--- Directions for this task ---
If a line in the data below includes the string "price", please return a copy of it.

(Rendered images with source text)

----

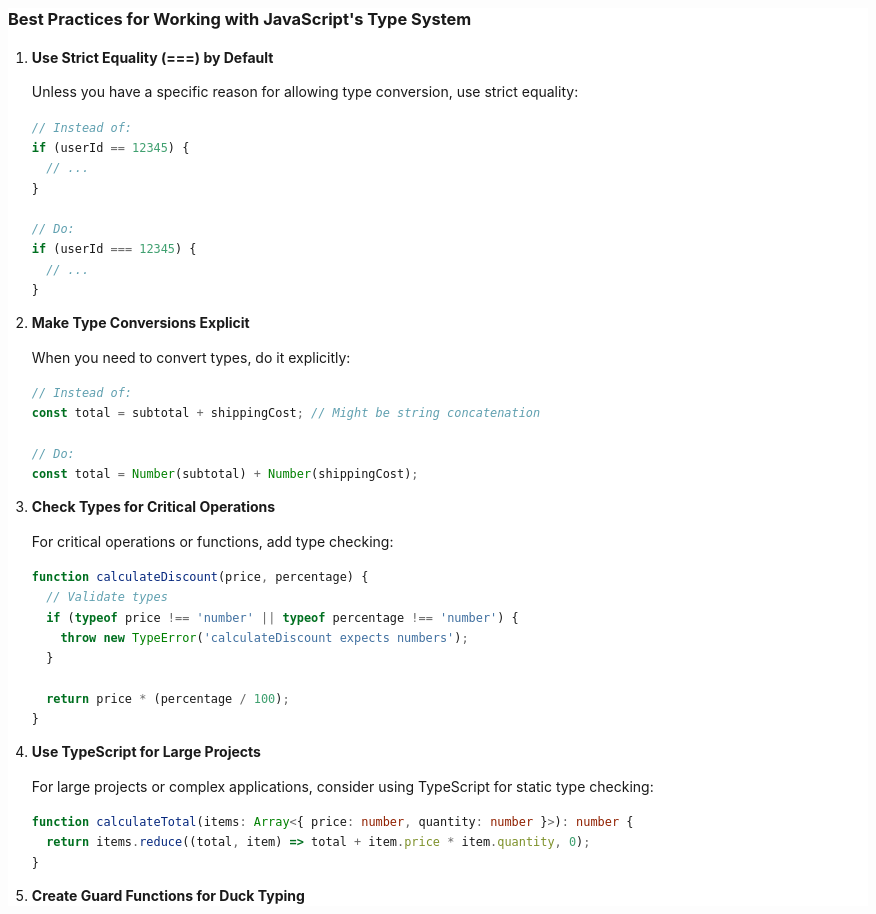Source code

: ### Best Practices for Working with JavaScript's Type System

1. **Use Strict Equality (===) by Default**

   Unless you have a specific reason for allowing type conversion, use strict equality:

   ```javascript
   // Instead of:
   if (userId == 12345) {
     // ...
   }
   
   // Do:
   if (userId === 12345) {
     // ...
   }
   ```

2. **Make Type Conversions Explicit**

   When you need to convert types, do it explicitly:

   ```javascript
   // Instead of:
   const total = subtotal + shippingCost; // Might be string concatenation
   
   // Do:
   const total = Number(subtotal) + Number(shippingCost);
   ```

3. **Check Types for Critical Operations**

   For critical operations or functions, add type checking:

   ```javascript
   function calculateDiscount(price, percentage) {
     // Validate types
     if (typeof price !== 'number' || typeof percentage !== 'number') {
       throw new TypeError('calculateDiscount expects numbers');
     }
     
     return price * (percentage / 100);
   }
   ```

4. **Use TypeScript for Large Projects**

   For large projects or complex applications, consider using TypeScript for static type checking:

   ```typescript
   function calculateTotal(items: Array<{ price: number, quantity: number }>): number {
     return items.reduce((total, item) => total + item.price * item.quantity, 0);
   }
   ```

5. **Create Guard Functions for Duck Typing**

----

--- Solution to this task ---
   function calculateDiscount(price, percentage) {
     if (typeof price !== 'number' || typeof percentage !== 'number') {
     return price * (percentage / 100);
   function calculateTotal(items: Array<{ price: number, quantity: number }>): number {
     return items.reduce((total, item) => total + item.price * item.quantity, 0);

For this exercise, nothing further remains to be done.